TASK:
Faithfully repeat each entry below, minus the pictures.

INFORMATION:
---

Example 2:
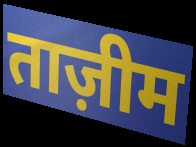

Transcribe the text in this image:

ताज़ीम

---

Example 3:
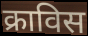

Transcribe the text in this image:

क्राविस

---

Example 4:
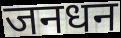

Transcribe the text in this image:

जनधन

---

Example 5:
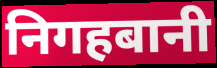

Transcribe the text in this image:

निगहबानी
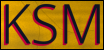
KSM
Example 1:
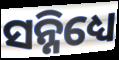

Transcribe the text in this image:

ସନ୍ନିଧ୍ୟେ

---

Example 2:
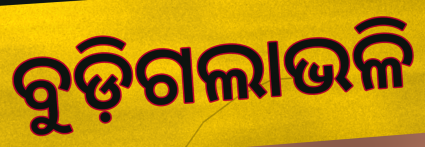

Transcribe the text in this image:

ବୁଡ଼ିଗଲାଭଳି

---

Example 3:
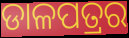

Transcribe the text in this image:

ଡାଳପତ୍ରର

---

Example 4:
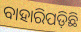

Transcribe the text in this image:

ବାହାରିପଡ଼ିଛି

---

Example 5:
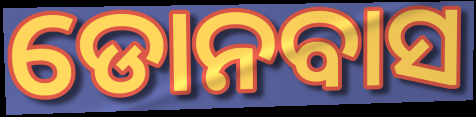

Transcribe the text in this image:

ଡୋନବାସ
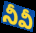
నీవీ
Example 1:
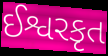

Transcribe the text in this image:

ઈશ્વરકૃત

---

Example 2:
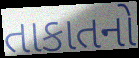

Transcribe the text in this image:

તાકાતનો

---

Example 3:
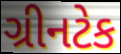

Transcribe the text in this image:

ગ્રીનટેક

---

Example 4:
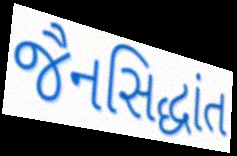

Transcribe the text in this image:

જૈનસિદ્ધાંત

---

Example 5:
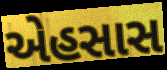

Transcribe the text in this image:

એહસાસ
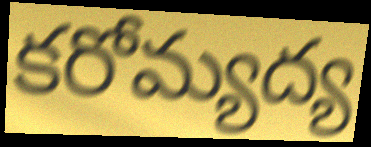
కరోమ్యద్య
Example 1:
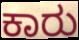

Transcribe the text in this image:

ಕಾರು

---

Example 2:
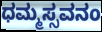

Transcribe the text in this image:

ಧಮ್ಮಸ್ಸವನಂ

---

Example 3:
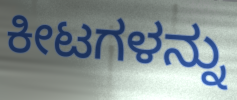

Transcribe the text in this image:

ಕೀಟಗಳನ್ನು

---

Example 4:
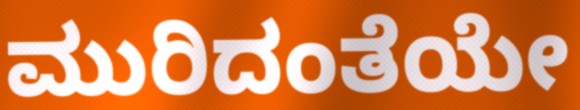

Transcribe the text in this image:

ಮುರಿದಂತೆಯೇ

ANSWER AREA:
---

Example 2:

Transcribe the text in this image:

ताज़ीम

---

Example 3:

Transcribe the text in this image:

क्राविस

---

Example 4:

Transcribe the text in this image:

जनधन

---

Example 5:

Transcribe the text in this image:

निगहबानी
KSM
Example 1:

Transcribe the text in this image:

ସନ୍ନିଧ୍ୟେ

---

Example 2:

Transcribe the text in this image:

ବୁଡ଼ିଗଲାଭଳି

---

Example 3:

Transcribe the text in this image:

ଡାଳପତ୍ରର

---

Example 4:

Transcribe the text in this image:

ବାହାରିପଡ଼ିଛି

---

Example 5:

Transcribe the text in this image:

ଡୋନବାସ
నీవీ
Example 1:

Transcribe the text in this image:

ઈશ્વરકૃત

---

Example 2:

Transcribe the text in this image:

તાકાતનો

---

Example 3:

Transcribe the text in this image:

ગ્રીનટેક

---

Example 4:

Transcribe the text in this image:

જૈનસિદ્ધાંત

---

Example 5:

Transcribe the text in this image:

એહસાસ
కరోమ్యద్య
Example 1:

Transcribe the text in this image:

ಕಾರು

---

Example 2:

Transcribe the text in this image:

ಧಮ್ಮಸ್ಸವನಂ

---

Example 3:

Transcribe the text in this image:

ಕೀಟಗಳನ್ನು

---

Example 4:

Transcribe the text in this image:

ಮುರಿದಂತೆಯೇ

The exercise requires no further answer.